__Série d'exercices__
a - Réécrivez sous forme de liste le paragraphe du texte à étudier qui commence par « Vandana Boolell, directrice de Temple Consulting ». Conservez-en les faits principaux.
b - Poursuivez le texte sur la formation des comptables à la lutte contre le blanchiment d'argent, à partir de sa dernière phrase.

__Texte à étudier__
....
Vandana Boolell, directrice de Temple Consulting, a animé un atelier de travail cette semaine à l’intention des membres de la profession comptable. D’autres séances sont prévues dans les prochaines semaines. Depuis 2018, les comptables ont l’obligation légale d’appliquer en interne certaines mesures pour s’assurer que leur organisation n’est pas exploitée dans le cadre du blanchiment d’argent. « Nous leur expliquons ce que nous attendons d’eux et de quels outils ils auront besoin et nous évoquons aussi des problèmes pratiques et comment ils peuvent y faire face. Cette initiative s’inscrit dans une professionnalisation accrue de ce secteur d’activité afin de démontrer clairement à la scène internationale que Maurice applique de hauts standards. Au niveau de Temple Consulting, nous accompagnons déjà plusieurs entreprises à cet égard et nous collaborons avec le MIPA pour des séances de formation afin que le régulateur s’assure que nous véhiculons le standard approprié et qu’il y a un message consistant et clair pour toute la profession comptable », souligne-t-elle.
....
__Données sources__
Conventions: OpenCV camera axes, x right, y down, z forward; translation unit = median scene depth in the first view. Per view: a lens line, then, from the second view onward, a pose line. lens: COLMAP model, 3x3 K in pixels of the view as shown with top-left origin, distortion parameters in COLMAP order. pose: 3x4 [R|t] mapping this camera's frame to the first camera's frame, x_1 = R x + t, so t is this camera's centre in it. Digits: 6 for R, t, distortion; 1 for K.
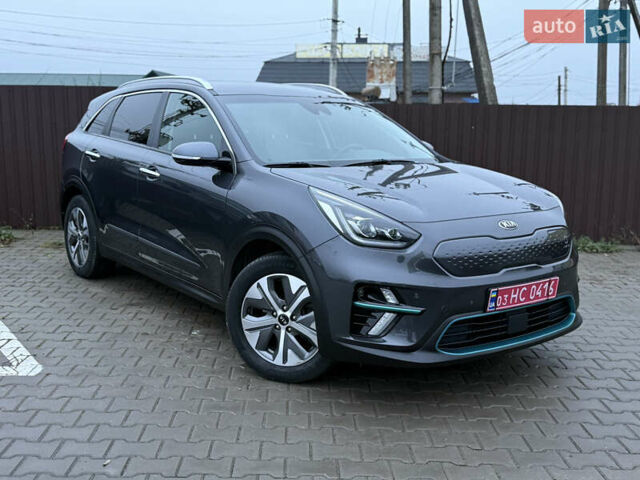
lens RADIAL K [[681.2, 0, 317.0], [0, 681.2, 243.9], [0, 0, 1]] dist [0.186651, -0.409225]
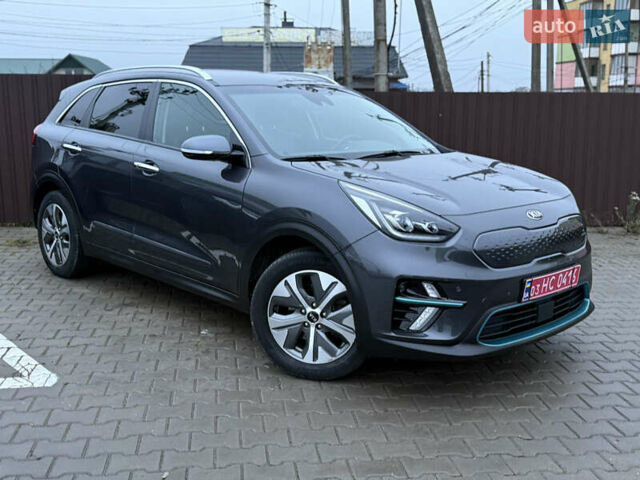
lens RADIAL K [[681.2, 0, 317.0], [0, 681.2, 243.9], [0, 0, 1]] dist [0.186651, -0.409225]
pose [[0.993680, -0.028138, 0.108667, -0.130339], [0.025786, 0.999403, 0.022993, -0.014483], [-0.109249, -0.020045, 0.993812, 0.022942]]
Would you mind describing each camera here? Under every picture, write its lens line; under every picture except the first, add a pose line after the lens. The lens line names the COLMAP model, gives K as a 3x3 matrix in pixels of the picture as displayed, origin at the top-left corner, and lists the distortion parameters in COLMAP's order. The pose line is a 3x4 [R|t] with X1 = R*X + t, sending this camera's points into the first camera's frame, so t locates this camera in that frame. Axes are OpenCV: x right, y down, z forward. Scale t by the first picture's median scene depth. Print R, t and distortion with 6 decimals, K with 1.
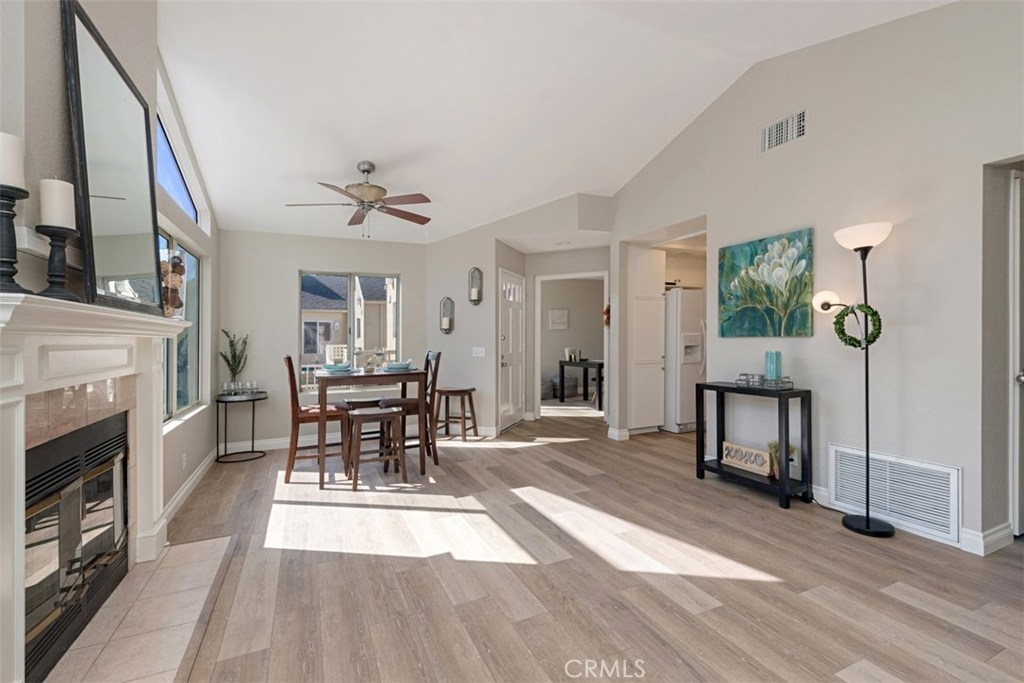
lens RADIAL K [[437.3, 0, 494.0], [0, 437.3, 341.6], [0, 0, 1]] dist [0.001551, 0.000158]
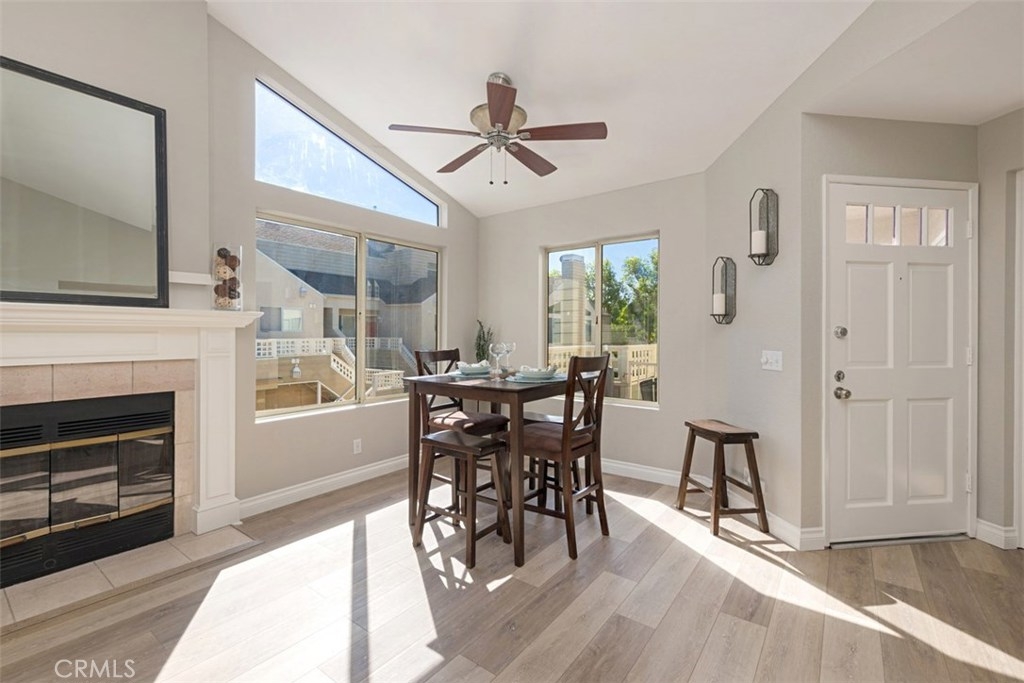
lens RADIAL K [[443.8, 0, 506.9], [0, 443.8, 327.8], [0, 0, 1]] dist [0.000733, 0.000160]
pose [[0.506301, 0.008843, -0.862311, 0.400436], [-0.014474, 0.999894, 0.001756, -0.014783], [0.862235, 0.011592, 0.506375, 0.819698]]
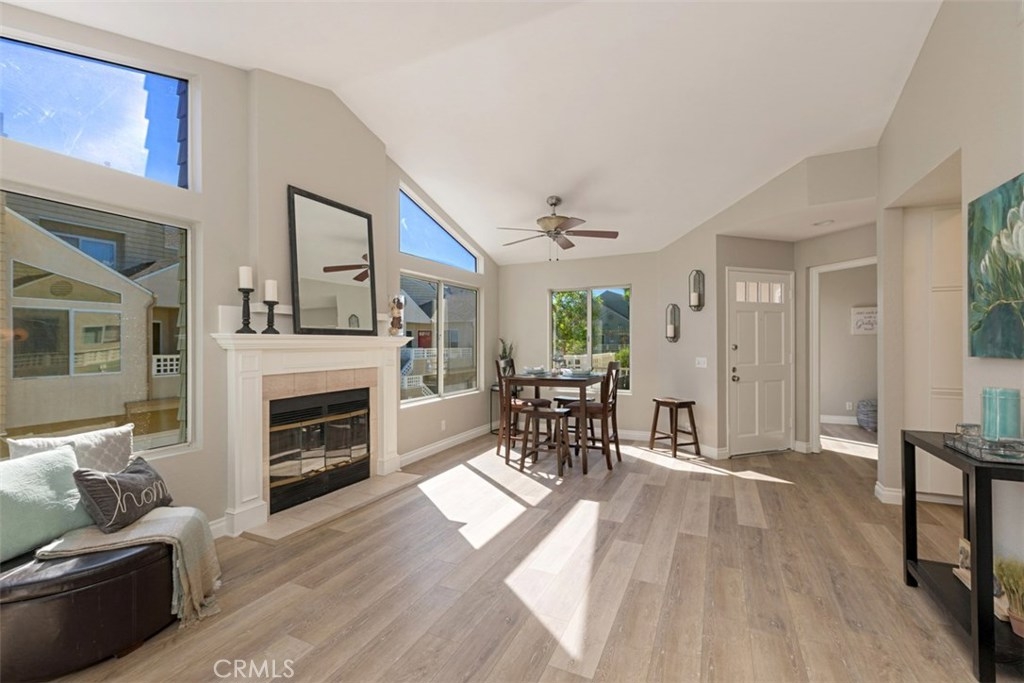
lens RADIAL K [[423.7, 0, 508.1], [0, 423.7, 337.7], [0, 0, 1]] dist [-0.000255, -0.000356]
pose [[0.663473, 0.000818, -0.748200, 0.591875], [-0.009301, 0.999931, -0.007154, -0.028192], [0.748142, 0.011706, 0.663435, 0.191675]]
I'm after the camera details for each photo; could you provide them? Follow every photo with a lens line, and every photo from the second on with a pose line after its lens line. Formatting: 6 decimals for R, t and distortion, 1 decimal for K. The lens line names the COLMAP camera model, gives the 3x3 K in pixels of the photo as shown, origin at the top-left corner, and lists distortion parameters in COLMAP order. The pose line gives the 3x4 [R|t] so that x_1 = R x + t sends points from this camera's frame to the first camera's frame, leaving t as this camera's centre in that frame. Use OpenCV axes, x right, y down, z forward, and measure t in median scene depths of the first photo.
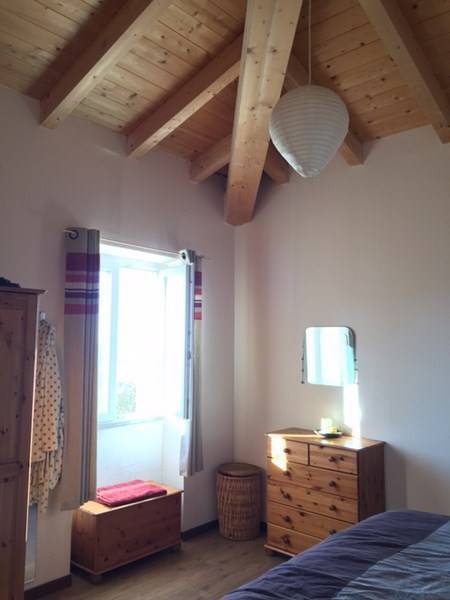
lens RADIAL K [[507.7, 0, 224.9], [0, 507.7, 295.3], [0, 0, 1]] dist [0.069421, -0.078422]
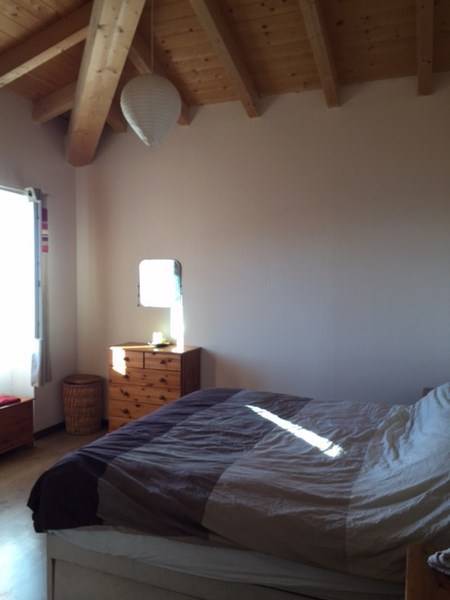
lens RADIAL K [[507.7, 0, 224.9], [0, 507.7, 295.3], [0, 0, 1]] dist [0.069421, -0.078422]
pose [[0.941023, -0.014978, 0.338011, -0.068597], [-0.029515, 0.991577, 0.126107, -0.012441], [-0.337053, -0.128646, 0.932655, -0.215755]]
....
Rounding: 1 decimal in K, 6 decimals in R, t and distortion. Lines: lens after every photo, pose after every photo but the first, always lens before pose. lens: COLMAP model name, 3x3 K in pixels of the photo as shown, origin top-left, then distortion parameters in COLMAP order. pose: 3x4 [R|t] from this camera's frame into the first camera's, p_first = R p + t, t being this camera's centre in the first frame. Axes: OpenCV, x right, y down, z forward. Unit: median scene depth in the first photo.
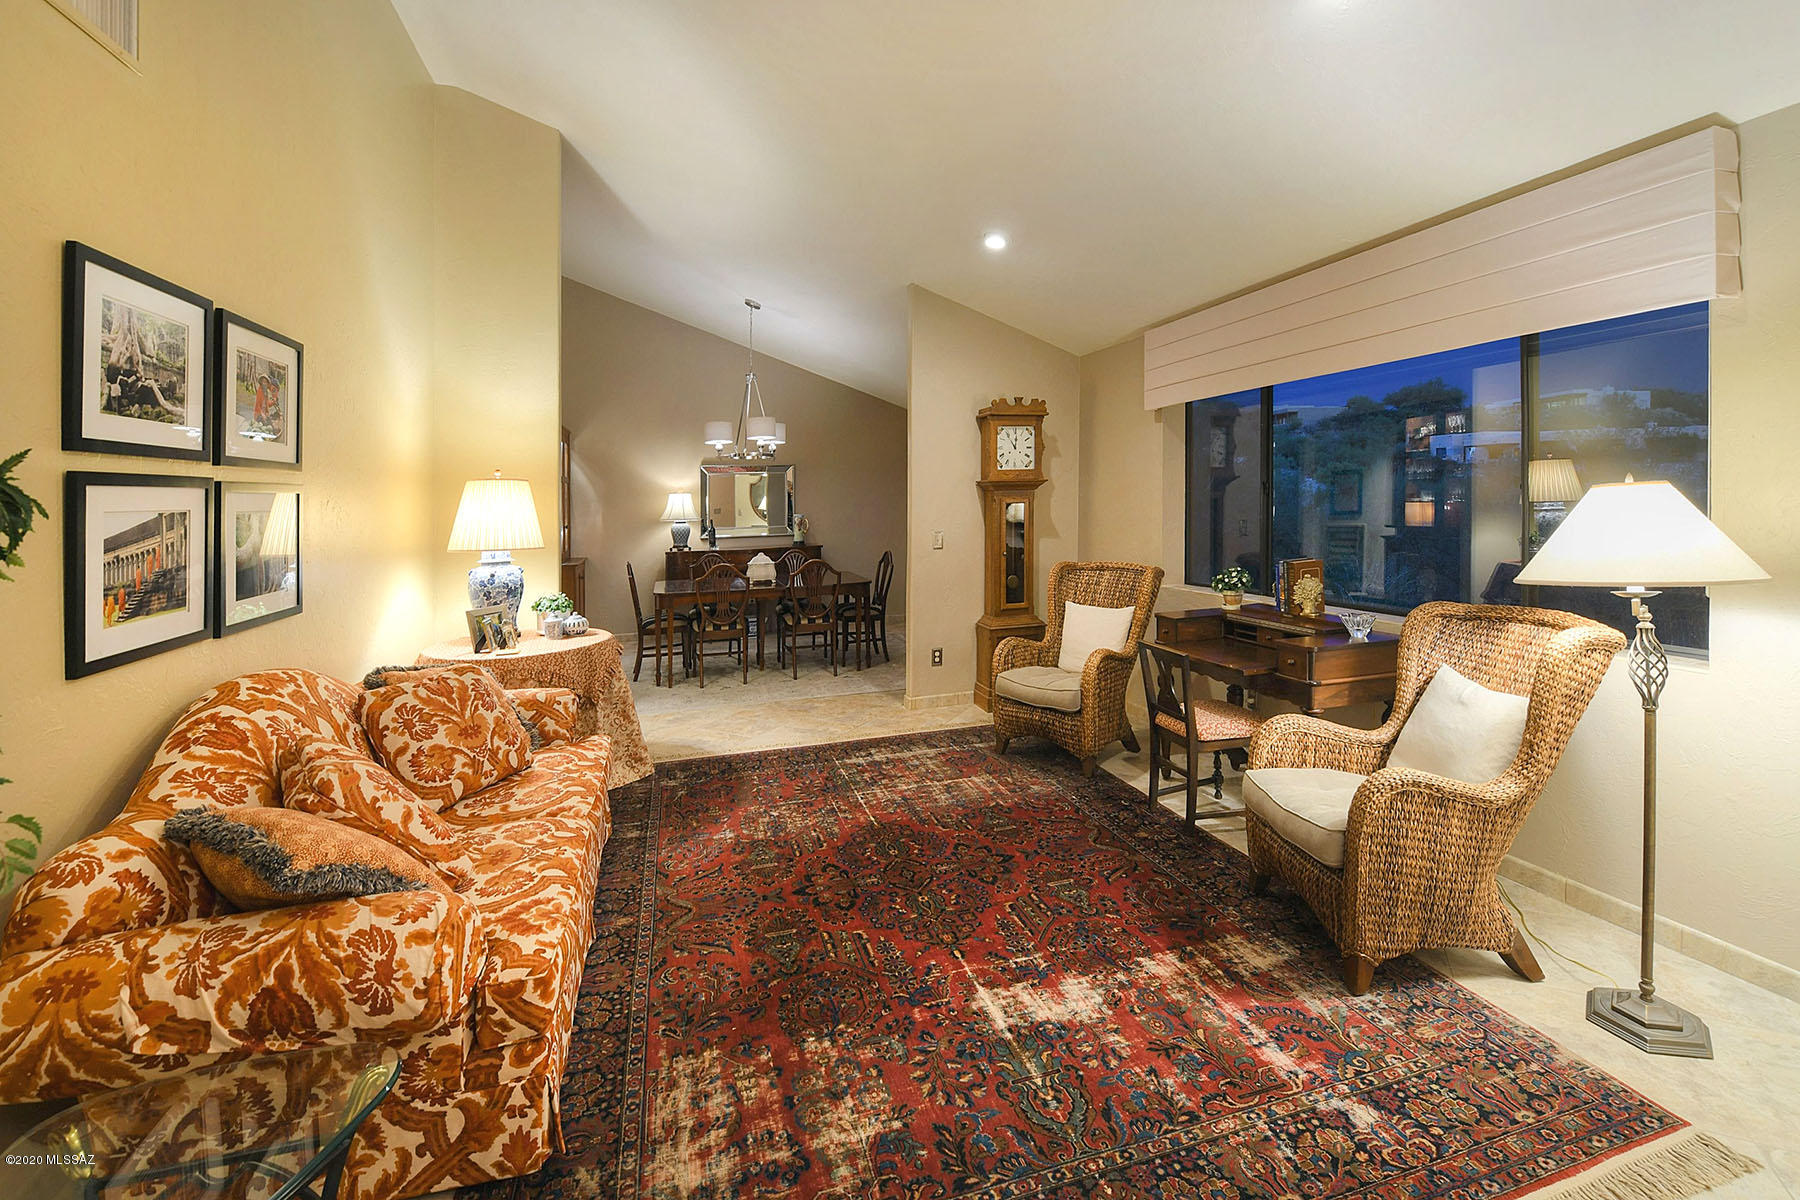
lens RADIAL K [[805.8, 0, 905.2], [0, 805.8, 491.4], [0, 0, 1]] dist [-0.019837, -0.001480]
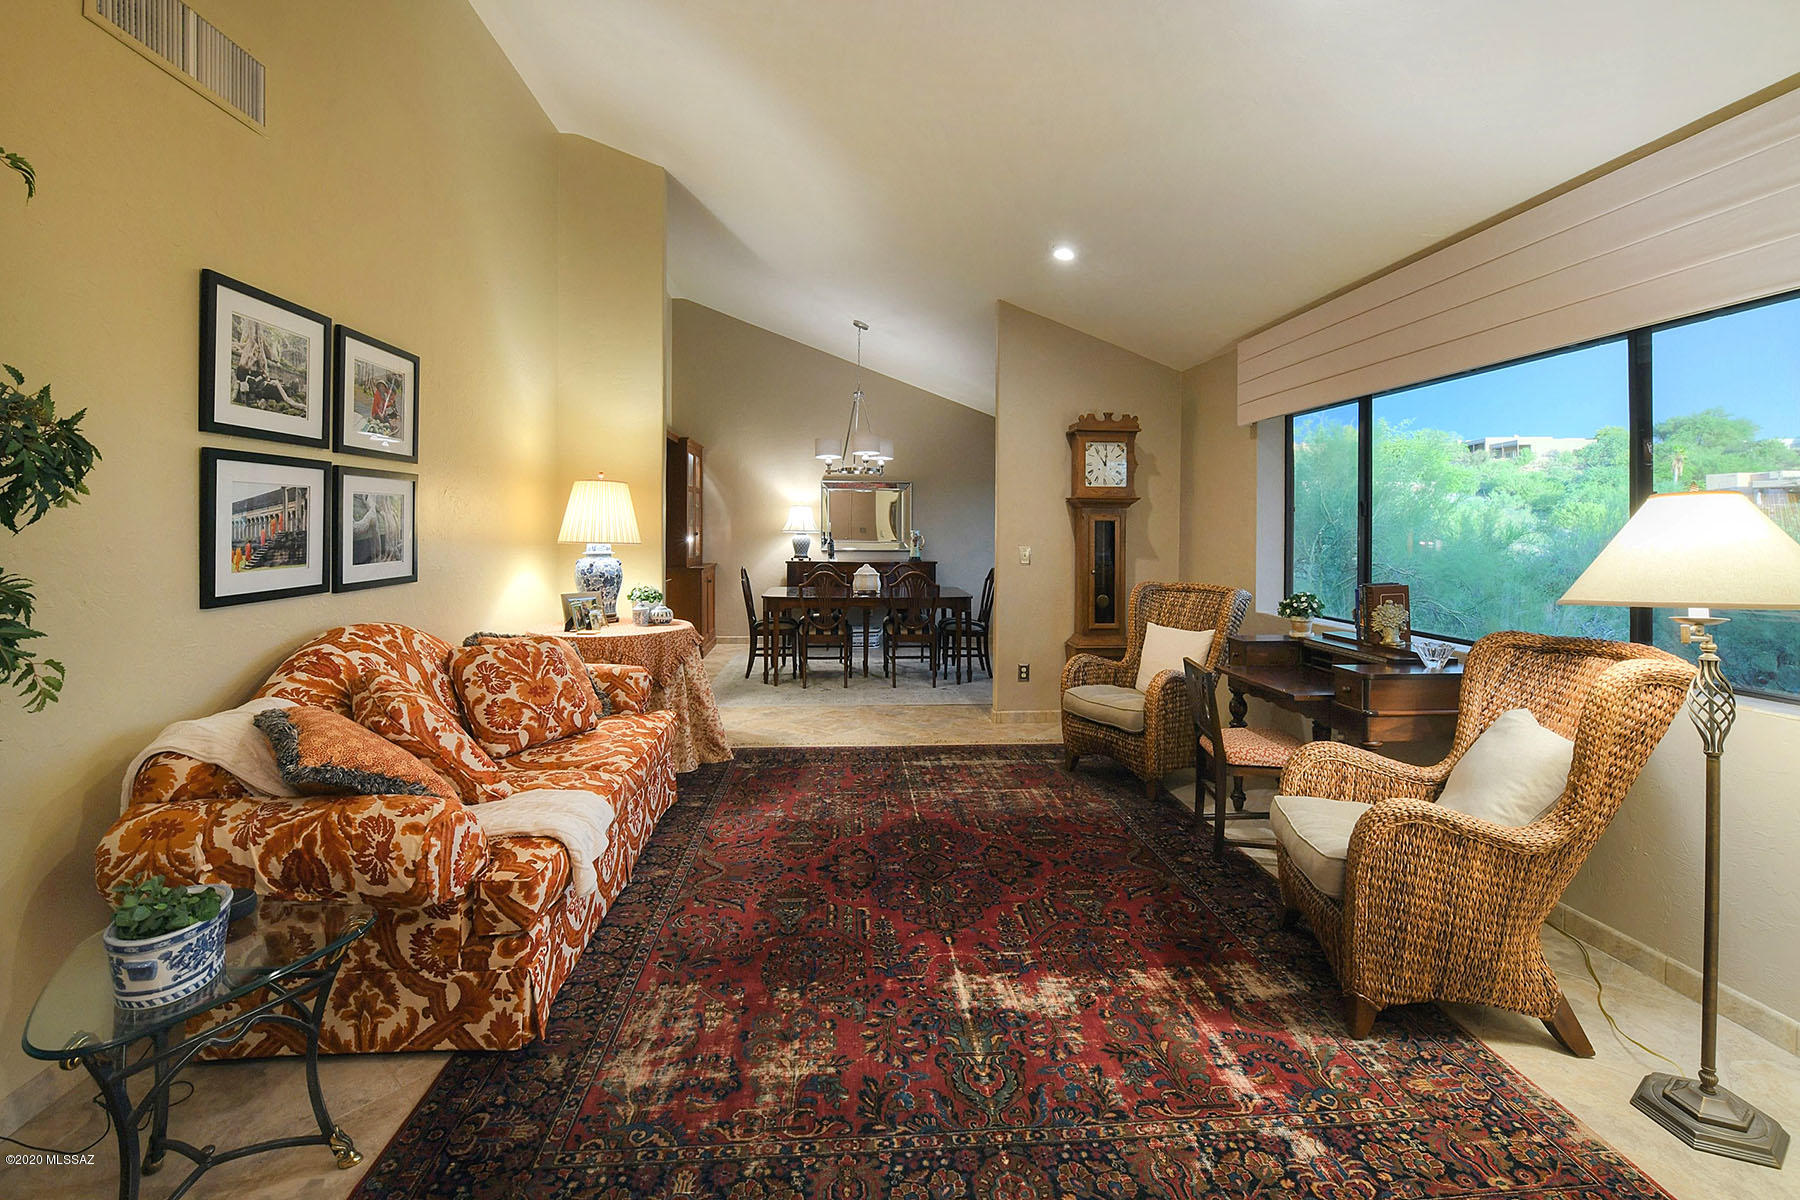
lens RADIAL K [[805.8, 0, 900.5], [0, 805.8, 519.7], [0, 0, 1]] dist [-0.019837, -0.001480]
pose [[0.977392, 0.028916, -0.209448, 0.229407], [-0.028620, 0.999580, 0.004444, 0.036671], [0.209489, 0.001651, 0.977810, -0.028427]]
....
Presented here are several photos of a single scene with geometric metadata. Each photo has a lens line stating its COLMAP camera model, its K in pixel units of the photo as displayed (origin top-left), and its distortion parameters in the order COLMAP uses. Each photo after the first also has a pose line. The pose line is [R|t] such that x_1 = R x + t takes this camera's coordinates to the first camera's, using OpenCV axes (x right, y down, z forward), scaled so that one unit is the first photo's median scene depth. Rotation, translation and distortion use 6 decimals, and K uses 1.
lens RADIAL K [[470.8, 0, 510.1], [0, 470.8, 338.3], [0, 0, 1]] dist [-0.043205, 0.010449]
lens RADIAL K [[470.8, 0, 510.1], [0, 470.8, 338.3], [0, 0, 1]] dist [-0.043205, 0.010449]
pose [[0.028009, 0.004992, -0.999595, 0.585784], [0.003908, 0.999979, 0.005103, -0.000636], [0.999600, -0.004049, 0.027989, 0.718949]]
....
__Réponses rédigées__
a -
- Vandana Boolell, directrice de Temple Consulting, a animé cette semaine un atelier destiné aux membres de la profession comptable. D'autres séances sont prévues dans les prochaines semaines.
- Depuis 2018, les comptables sont légalement tenus d'appliquer en interne des mesures pour empêcher que leur organisation soit exploitée dans le cadre du blanchiment d'argent.
- Selon elle, les séances présentent les attentes envers les comptables et les outils dont ils auront besoin. Elles abordent aussi les problèmes pratiques et la manière d'y faire face.
- L'initiative s'inscrit dans une professionnalisation accrue du secteur. Elle vise à montrer clairement à la scène internationale que Maurice applique de hauts standards.
- Temple Consulting accompagne déjà plusieurs entreprises dans ce domaine. L'entreprise collabore avec le MIPA pour les formations, afin que le régulateur s'assure de la transmission du standard approprié et d'un message clair et cohérent pour toute la profession comptable.

b -
Sous les nouveaux règlements en vigueur, les comptables ont pour responsabilité de dénoncer les “suspicious transactions” à la FIU. « C’est une responsabilité qui leur incombe en tant que professionnels et comptables accrédités et ils doivent le faire avec ou sans l’aval du “senior management” de la compagnie qu’ils ont pour client. Ils doivent le faire indépendamment de ce que pourrait faire ou non la direction de cette compagnie. Lors de la formation, nous leur expliquons dans quels contextes ils doivent prendre ces décisions et sous quelles considérations. Ils doivent adhérer à des normes internationales très claires. Beaucoup de comptables sont déjà conscients de leurs responsabilités, mais c’est dans la pratique qu’il y a encore certains blocages. Nos lois et nos standards sont déjà à un niveau très respectable », poursuit Vandana Boolell.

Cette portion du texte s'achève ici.